### What to do
Whenever the string "российская" turns up in a line below, that line should be copied.

### Source data
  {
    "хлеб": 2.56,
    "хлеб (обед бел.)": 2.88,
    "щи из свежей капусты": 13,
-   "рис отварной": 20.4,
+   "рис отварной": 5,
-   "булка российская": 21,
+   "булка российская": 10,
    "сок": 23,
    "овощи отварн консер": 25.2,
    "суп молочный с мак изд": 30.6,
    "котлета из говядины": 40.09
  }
---
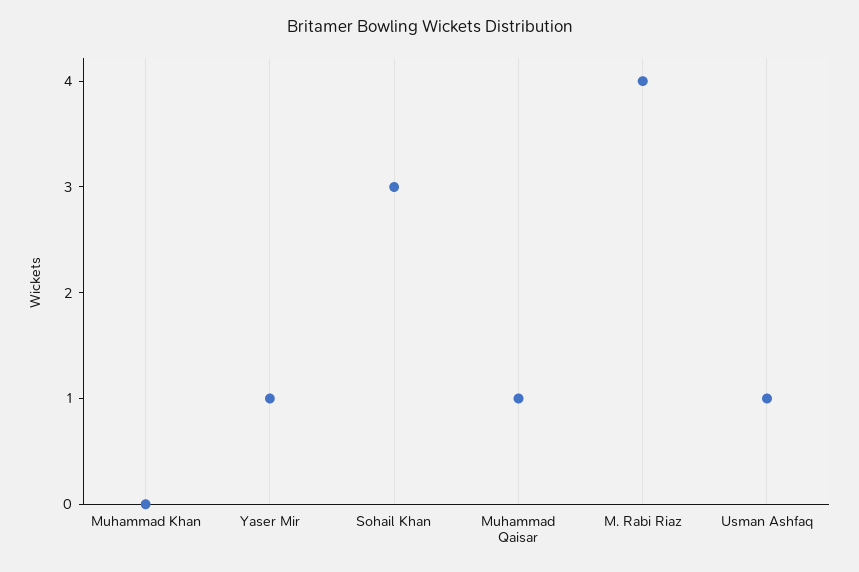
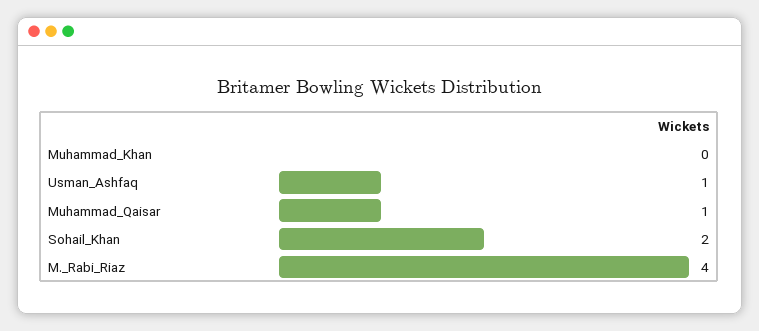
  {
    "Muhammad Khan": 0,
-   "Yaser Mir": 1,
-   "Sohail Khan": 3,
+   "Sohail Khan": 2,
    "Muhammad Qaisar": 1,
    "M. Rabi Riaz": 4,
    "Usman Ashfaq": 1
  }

### Task output
-   "булка российская": 21,
+   "булка российская": 10,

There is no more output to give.